• Kutipan Bacaan
/---

KOMPAS.com – Asia Tenggara mempunyai potensi yang melimpah dalam menghadapi perubahan iklim melalui carbon offset.
Carbon offset atau tebus karbon adalah kompensasi emisi karbon yang dikeluarkan dari perusahaan. Dalam skema ini, perusahaan menyuntikkan proyek lingkungan untuk menyeimbangkan jejak karbonnya di tempat lain.
Potensi carbon offset di Asia Tenggara mencapai 30 persen secara global pada 2030 meski luas wilayah daratannya kurang dari 1 persen dari total luas daratan dunia.
Baca juga: Jakarta Bisa Tiru Stockholm Bangun Kota Berkelanjutan
Penghitungan tersebut mengemuka dalam sebuah laporan terbaru berjudul Climate Technology in Southeast Asia: Key to Unlocking the World’s Carbon Sink yang dibuat oleh Fairatmos dan Boston Consulting Group (BCG).
Climate Technology in Southeast Asia: Key to Unlocking the World’s Carbon Sink diluncurkan dalam Indonesia Future of Climate Summit 2023 di the Dharmawangsa Hotel Jakarta, Kamis (10/8/2023).
CEO Fairatmos Natalia Rialucky mengatakan, Asia Tenggara mempunyai potensi yang melimpah dalam menghadapi perubahan iklim melalui solusi berbasis alam.
“Fairatmos bangga bekerja sama dengan BCG untuk menghadirkan laporan transformatif ini,” papar Natalia dalam keterangan tertulis.
“Sebagai perusahaan teknologi iklim pionir di Asia Tenggara, kami tergerak oleh visi bersama dalam membangun masa depan yang berkelanjutan dan berkomitmen untuk menjadi pelopor dalam solusi-solusi yang memberikan manfaat lingkungan dan sosial yang nyata,” sambung Natalia.
Baca juga: Resep Sukses Stockholm, Kota Paling Hijau dan Berkelanjutan di Dunia
Managing Director dan Senior Partner BCG Yulius Yulius menuturkan, keberhasilan perlawanan perubahan iklim tidak mungkin tercapai tanpa adanya kolaborasi dari semua pihak.
“Yang kita perlukan dengan mendesak sekarang adalah tindakan kolektif dari para penyedia teknologi, pemimpin industri, pihak keuangan, pemerintah, dan regulator,” ucap Yulius.
Dia menambahkan, setiap penundaan aksi perlawanan perubahan iklim akan menimbulkan konsekuensi yang besar bagi manusia dan generasi mendatang.

\---

• Latihan Singkat 1
Sebutkan semua pihak yang menurut Yulius dalam artikel tentang carbon offset perlu melakukan tindakan kolektif.
• Latihan Singkat 2
Tolong ringkas paragraf yang diawali "Carbon offset atau tebus karbon" dari artikel tentang carbon offset menjadi satu kalimat tanpa menghilangkan fakta utamanya.
• Latihan Singkat 3
Menurut artikel tentang carbon offset, dalam acara apa laporan Fairatmos dan BCG diluncurkan?

• Kumpulan Baris
/---

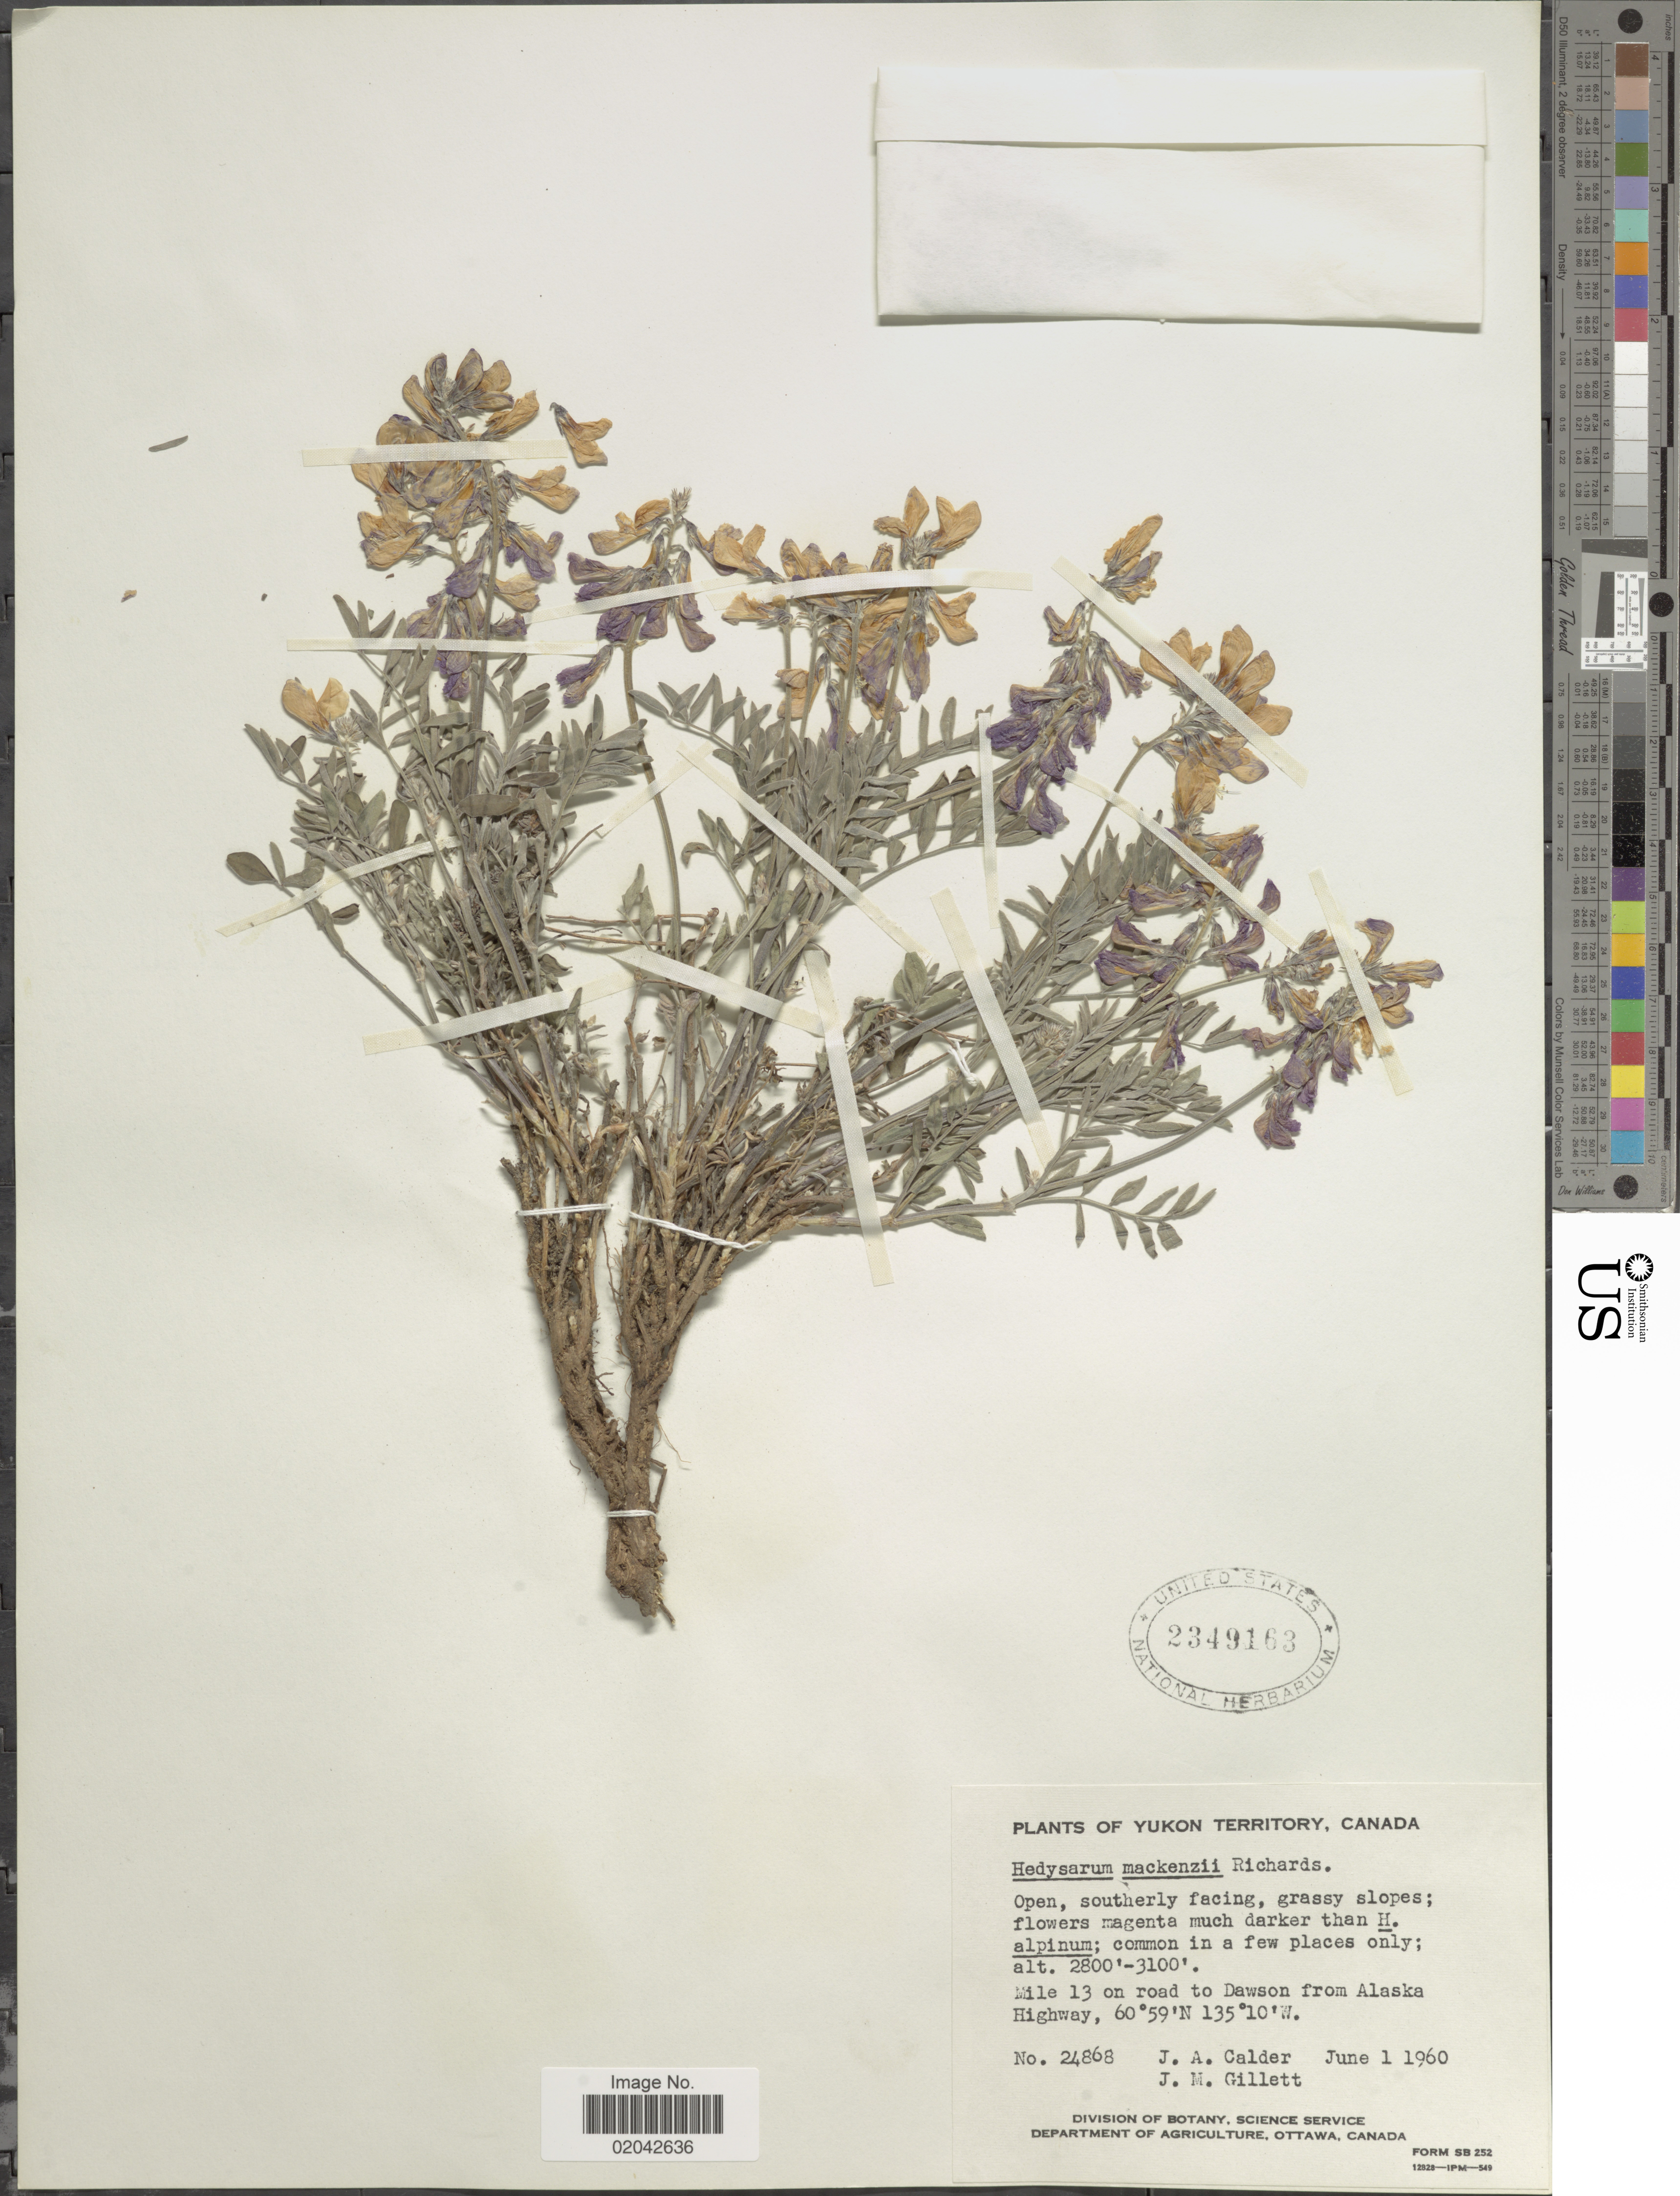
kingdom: Plantae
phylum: Tracheophyta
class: Magnoliopsida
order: Fabales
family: Fabaceae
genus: Hedysarum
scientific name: Hedysarum mackenziei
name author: Richardson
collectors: J. A. Calder & J. M. Gillett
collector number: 24868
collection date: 1960-06-01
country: Canada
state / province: Yukon Territory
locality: Open, southerly facing, grassy slopes, Mile 13 on road to Dawson from Alaska Highway.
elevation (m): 853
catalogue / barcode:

\---

• Jawaban Tugas 1
- penyedia teknologi
- pemimpin industri
- pihak keuangan
- pemerintah
- regulator

• Jawaban Tugas 2
Carbon offset (tebus karbon) adalah kompensasi emisi karbon perusahaan, yang dilakukan dengan menyuntikkan proyek lingkungan untuk menyeimbangkan jejak karbonnya di tempat lain.

• Jawaban Tugas 3
Indonesia Future of Climate Summit 2023.